The paper, “Achieving Gold-Medal-Level Olympiad Reasoning via Simple and Unified Scaling,” was submitted to arXiv on May 13, 2026, as a 77-page technical report listed as arXiv:2605.13301v1. The arXiv entry lists Runzhe Zhan as the submitter contact. Because it is a preprint, the work has not been published in a peer-reviewed journal or conference based on the information provided in the arXiv listing.
According to the abstract, the researchers trained SU-01 from what they describe as a “30B-A3B backbone” and present it as “a simple and unified recipe for converting a post-trained reasoning backbone into a rigorous olympiad-level solver.” The central claim in the abstract is that the system is “achieving gold-medal-level performance on mathematical and physical olympiad competitions, including IMO 2025/USAMO 2026 and IPhO 2024/2025.”
If borne out, that would matter because Olympiad math and physics problems are among the hardest public tests of step-by-step reasoning. The broader race in AI research has increasingly focused on whether models can do more than answer short benchmark questions — specifically, whether they can sustain long, structured solutions similar to contest proofs and physics derivations.
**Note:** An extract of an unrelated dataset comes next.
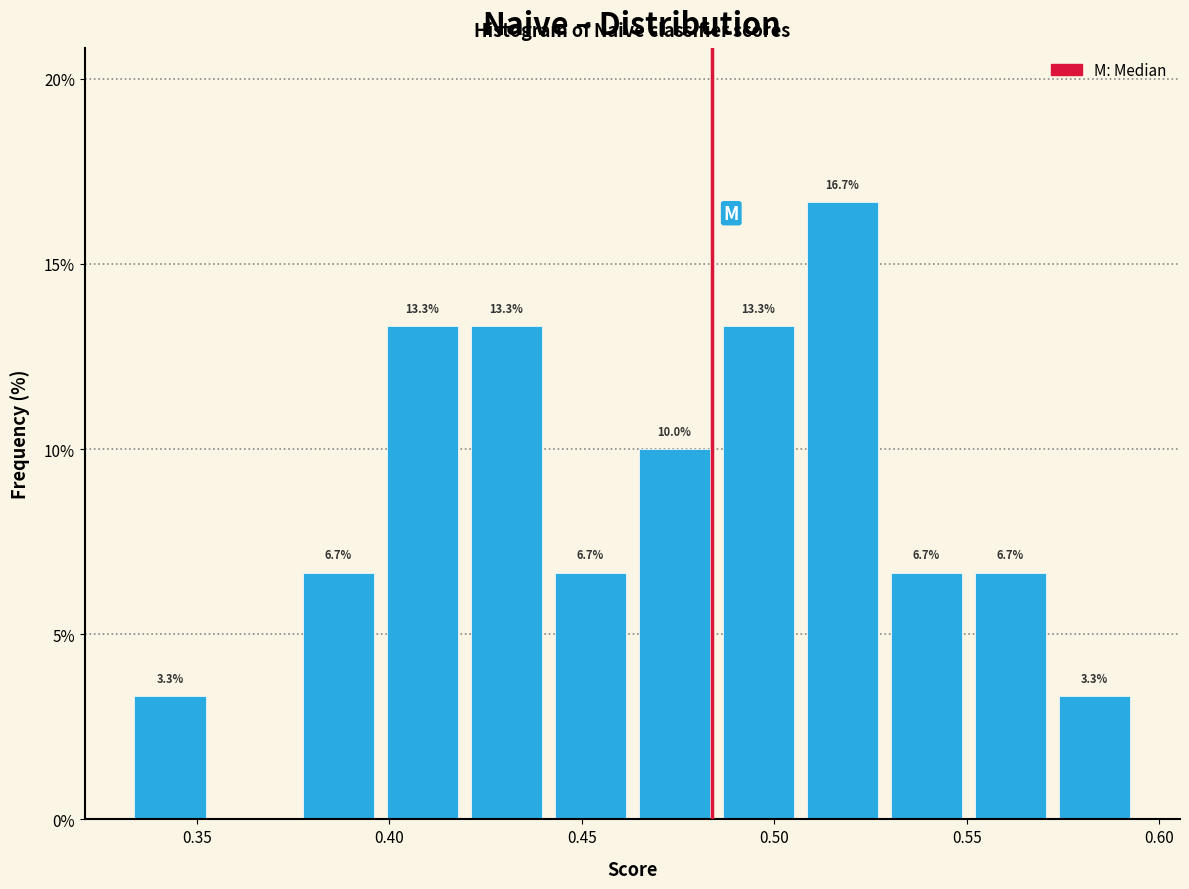

Which range on the x-axis has the tallest bar?

0.505 to 0.530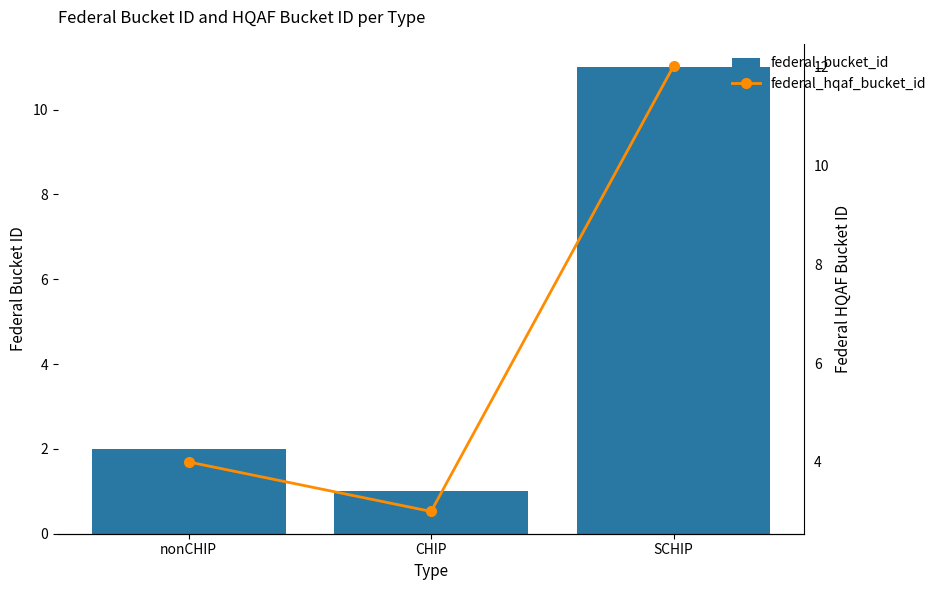

How many values in the federal_bucket_id series are below 2?

1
The authors say they got there with a relatively straightforward three-part training recipe. In plain terms, the abstract describes supervised fine-tuning — additional training on examples — using a “reverse-perplexity curriculum,” followed by a two-stage reinforcement learning process that starts with verifiable rewards and then shifts to proof-level reinforcement learning, plus test-time scaling, meaning the model uses more computation while generating answers.
The abstract says training used about 340,000 trajectories shorter than 8,000 tokens, followed by 200 reinforcement learning steps. It also says the model “supports stable reasoning on difficult problems with trajectories exceeding 100K tokens,” suggesting the system can produce extremely long chains of text while working through difficult solutions.
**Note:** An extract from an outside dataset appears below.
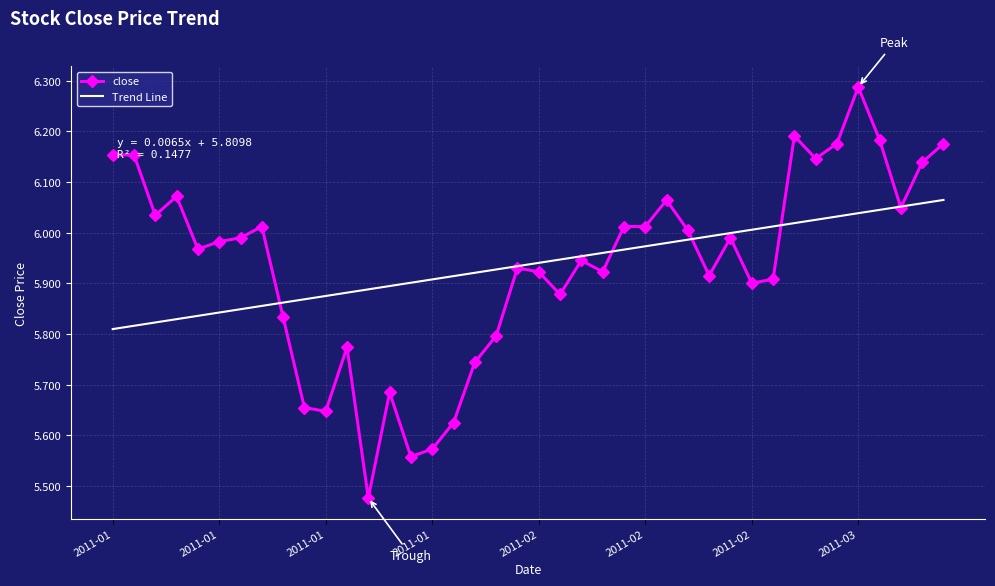

List the series in order of their peak value, lowest first.

Trend Line, close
Still, the key point for readers is verification. The paper’s performance claims are author claims presented in an arXiv preprint. Based on the available arXiv information, there is no indication that Olympiad organizers independently certified the reported scores. That distinction matters in this corner of AI research, where evaluation can depend on how answers are formatted, scored and selected.
As a comparison point, DeepMind separately said its 2025 International Mathematical Olympiad result was officially graded by IMO coordinators before describing it as gold-medal standard. This SU-01 preprint, based on the arXiv entry, does not make that kind of certification claim.
Even with that caveat, the report fits a clear trend from 2024 through 2026: research groups are pushing models toward Olympiad-style reasoning by combining supervised fine-tuning, reinforcement learning, verifiable rewards and extra inference-time compute. The significance is not that AI has definitively “won” Olympiads, but that labs are increasingly using these contests to argue their systems can handle very long, rigorous reasoning.